Wegen dessen ausgeprägt dunklen Zeiten gefällt dem Autor auch die Bezeichnung „Tempelhofer Freiheit“ nicht. „Die ist unglücklich und geschichtsvergessen – in der Nazizeit war dies ein Ort der Unfreiheit.“ Und auch jetzt sei die viel beschworene Freiheit hier nur reglementiert, sprich mit Öffnungs- und Schließzeiten zu haben. Oder, wie er einen der Tempelhofer Tagediebe quengeln lässt: „Voll die verordnete Unfreiheit ist das.“ Bock selbst hat Verständnis dafür. „Anarchie funktioniert in der Großstadt nicht.“ Hier auf dem Feld funktioniere dagegen erstaunlich vieles, findet er. Zum Beispiel ein Park, der ohne Parkstruktur sauberer ist als viele andere mit angelegten Baumhainen oder Rabatten.

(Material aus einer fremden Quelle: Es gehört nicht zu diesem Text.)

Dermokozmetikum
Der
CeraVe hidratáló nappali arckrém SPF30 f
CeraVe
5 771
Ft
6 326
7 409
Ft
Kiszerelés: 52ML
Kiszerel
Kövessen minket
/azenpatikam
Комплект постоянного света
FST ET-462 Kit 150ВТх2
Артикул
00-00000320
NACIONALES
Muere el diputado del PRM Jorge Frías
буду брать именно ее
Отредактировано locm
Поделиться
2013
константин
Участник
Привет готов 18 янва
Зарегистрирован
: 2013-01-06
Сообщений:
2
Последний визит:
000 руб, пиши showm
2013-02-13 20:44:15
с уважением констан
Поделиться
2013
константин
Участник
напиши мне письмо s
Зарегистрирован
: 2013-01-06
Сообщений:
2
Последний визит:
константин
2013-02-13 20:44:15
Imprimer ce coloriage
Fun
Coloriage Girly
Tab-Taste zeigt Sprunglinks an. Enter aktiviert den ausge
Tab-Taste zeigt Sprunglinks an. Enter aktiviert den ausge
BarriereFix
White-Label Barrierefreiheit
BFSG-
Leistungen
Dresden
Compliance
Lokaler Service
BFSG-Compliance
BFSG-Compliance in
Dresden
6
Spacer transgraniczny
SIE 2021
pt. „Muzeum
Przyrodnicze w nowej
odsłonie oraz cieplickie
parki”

Graue Wolken ziehen auf. Gewitter sind angesagt. Das wär’s ja noch, Blitz und Donner auf dem Tempelhofer Feld und man selbst der höchste Punkt in der Landschaft. Besser die Schritte beschleunigen. Jetzt wären Inline-Skates doch schön. Ziemlich viel Himmel, der einem hier auf den Kopf fallen kann. Thilo Bock hat eh noch zu tun. Den Beutel geschultert, strebt er zum Ausgang Columbiadamm. Was steht jetzt an: schreiben, noch ein Interview? Nö. Er muss zum Kindergeburtstag.

Thilo Bock: Tempelhofer Feld. Ein Freiluftroman.Fuchs & Fuchs, Berlin 2014. 208 S., 17 €. Buchpremiere 13.5., 19.30 Uhr, Heimathafen Neukölln, Karl-Marx-Straße 141.